Reading passage »
Pandas Style Guide #1

if 'cycle' in df.columns:
    cycle_seq = df['cycle'].values[:max_epoch]
    for i in range(1, len(cycle_seq)):
        if cycle_seq[i] != cycle_seq[i - 1]:
            ...

This code, found in a stray Jupyter notebook,^[1] makes me... sad? No, that's insufficient. Let me consult the Feelings Wheel. Shocked? Dismayed? Overwhelmed? Embarrassed is listed twice, a subset of both Hurt and Disapproving. And yet, I am also Inspired to write about this, Confident I can help, Unfocussed because I doubt the word should have that second s. I myself go in cycles on this wheel, comparing where I am to where I was. There must be a better way.

Indents and Hidden Conditions

Python's style guide tells us to limit our lines to 79 characters. After all, IBM punchcards only held 80. Yes, yes, IBM expanded to 96 punch-able columns in 1969, but that space age technology is a bit too cutting edge; let's stay backward compatible.

Each level of indentation eats through our virtual punch card and adds a bit more cognitive overhead. Soon, we find ourselves three levels deep in a conditional stack. A common solution is to invert these conditions, removing one level of indentation and one thing to think about:

def process_dataframe(df):
    ...
    if 'cycle' not in df.columns:
        return

    cycle_seq = df['cycle'].values[:max_epoch]
    for i in range(1, len(cycle_seq)):
        if cycle_seq[i] != cycle_seq[i - 1]:
            ...  # This ellipsis is valid Python code. It does nothing!

In this case, it makes little difference. It's more useful if we have a dozen spinning plates to unstack. The more relevant question is not how we're checking this, but why. Is "cycle" an optional parameter? Is this function sometimes called with a "cycle" and sometimes without? What if our dataframe used the column name "cycle" for something else? What if we accidentally called it "Cycle" with a capital C? What if my name is Cycle, and I show up riding a (bi/uni)cycle, launching an uproarious Who's On First routine?

How would we learn about this "cycle" behavior? Think of a function signature as an invitation. The function invites us to a gala, merely telling us to bring a dataframe. Halfway through the gala, the hosts announce they're starting a game of axe throwing, but only for guests who wore closed-toed shoes and brought an axe. If we didn't, we're not kicked out of the party or, say, struck by an axe, but it does sting a bit (the axe). We had no way to anticipate this was an option. Maybe we would have liked to join in. But we brought no "cycle" column, no axe, and no shoes, and now our feet are cold. We feel despondent. Is that a feeling? Let me check. No. We feel Betrayed.

This is a problem with Pandas in general. The columns of a dataframe essentially define a type, but there's no good way to annotate that type. When possible, we should try to provide a heads-up:

def process_dataframe(df, cycle_column = None):
    ...

    if cycle_column:
        cycle_seq = df[cycle_column].values[:max_epoch]
        for i in range(1, len(cycle_seq)):
            if cycle_seq[i] != cycle_seq[i - 1]:
                ...

Now our guests know what to expect. It's clear that we can bring a cycle_column, but the default of None makes it clear we don't have to. We can call the column whatever we want. If we name a column which does not exist, it's an error, and it's obviously our error. If we screw up, we'll ~~raise an exception~~ get struck by an axe. We will feel embarrassed (hurt), but not betrayed. We also don't need to write the string "cycle" twice. Less risk of a tpyo.

Set of tasks »
1 – From the Pandas style guide, list every question that begins with the words "What if".
2 – Please reproduce the part of the Pandas style guide starting with "if 'cycle' not" and going on through "On First routine?".

Supplied material »
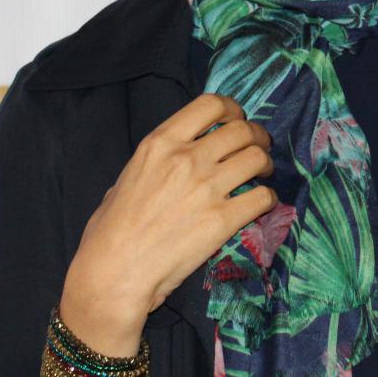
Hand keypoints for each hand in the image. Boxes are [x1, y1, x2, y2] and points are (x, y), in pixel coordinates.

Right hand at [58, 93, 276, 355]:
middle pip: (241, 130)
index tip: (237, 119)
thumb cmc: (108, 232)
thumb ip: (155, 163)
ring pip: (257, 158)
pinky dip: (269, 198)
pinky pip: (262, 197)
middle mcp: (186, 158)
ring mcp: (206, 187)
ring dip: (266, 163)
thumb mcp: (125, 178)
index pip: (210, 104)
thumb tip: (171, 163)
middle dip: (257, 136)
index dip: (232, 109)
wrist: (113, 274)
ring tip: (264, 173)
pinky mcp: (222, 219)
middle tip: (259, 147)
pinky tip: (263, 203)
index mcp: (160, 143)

...

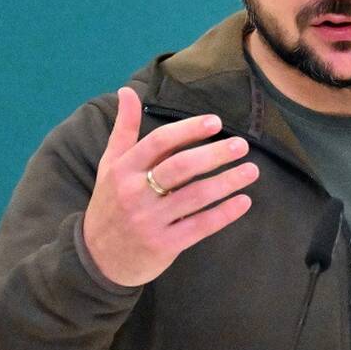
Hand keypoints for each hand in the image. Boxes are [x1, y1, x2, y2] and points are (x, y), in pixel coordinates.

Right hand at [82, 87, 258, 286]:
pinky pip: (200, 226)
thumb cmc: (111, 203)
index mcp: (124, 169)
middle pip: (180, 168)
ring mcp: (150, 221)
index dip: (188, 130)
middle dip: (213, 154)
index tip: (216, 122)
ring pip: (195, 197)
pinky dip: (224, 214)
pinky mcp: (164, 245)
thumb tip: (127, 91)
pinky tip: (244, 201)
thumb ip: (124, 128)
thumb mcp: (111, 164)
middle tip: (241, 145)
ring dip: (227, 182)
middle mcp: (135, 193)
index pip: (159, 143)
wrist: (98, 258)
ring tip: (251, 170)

...

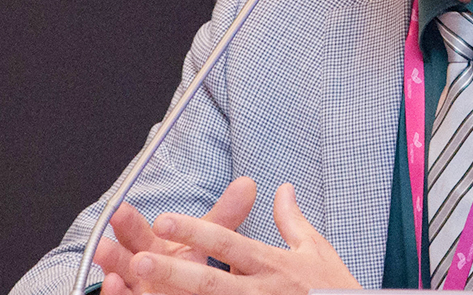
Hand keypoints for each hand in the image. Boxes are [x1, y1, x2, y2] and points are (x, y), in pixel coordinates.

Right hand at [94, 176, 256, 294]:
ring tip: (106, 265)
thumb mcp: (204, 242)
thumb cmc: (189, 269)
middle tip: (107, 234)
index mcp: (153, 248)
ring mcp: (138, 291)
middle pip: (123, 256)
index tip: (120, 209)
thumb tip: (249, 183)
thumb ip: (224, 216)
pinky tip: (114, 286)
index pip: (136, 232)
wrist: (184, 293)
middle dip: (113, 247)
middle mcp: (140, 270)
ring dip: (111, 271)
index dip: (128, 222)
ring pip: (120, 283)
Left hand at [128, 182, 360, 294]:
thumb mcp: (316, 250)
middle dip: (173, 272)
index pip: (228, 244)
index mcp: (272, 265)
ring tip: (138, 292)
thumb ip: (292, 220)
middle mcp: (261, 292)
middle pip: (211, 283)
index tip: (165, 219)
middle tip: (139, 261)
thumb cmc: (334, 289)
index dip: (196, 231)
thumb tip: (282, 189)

Solutions »
1 –
- What if our dataframe used the column name "cycle" for something else?
- What if we accidentally called it "Cycle" with a capital C?
- What if my name is Cycle, and I show up riding a (bi/uni)cycle, launching an uproarious Who's On First routine?

2 –
if 'cycle' not in df.columns:
        return

    cycle_seq = df['cycle'].values[:max_epoch]
    for i in range(1, len(cycle_seq)):
        if cycle_seq[i] != cycle_seq[i - 1]:
            ...  # This ellipsis is valid Python code. It does nothing!

In this case, it makes little difference. It's more useful if we have a dozen spinning plates to unstack. The more relevant question is not how we're checking this, but why. Is "cycle" an optional parameter? Is this function sometimes called with a "cycle" and sometimes without? What if our dataframe used the column name "cycle" for something else? What if we accidentally called it "Cycle" with a capital C? What if my name is Cycle, and I show up riding a (bi/uni)cycle, launching an uproarious Who's On First routine?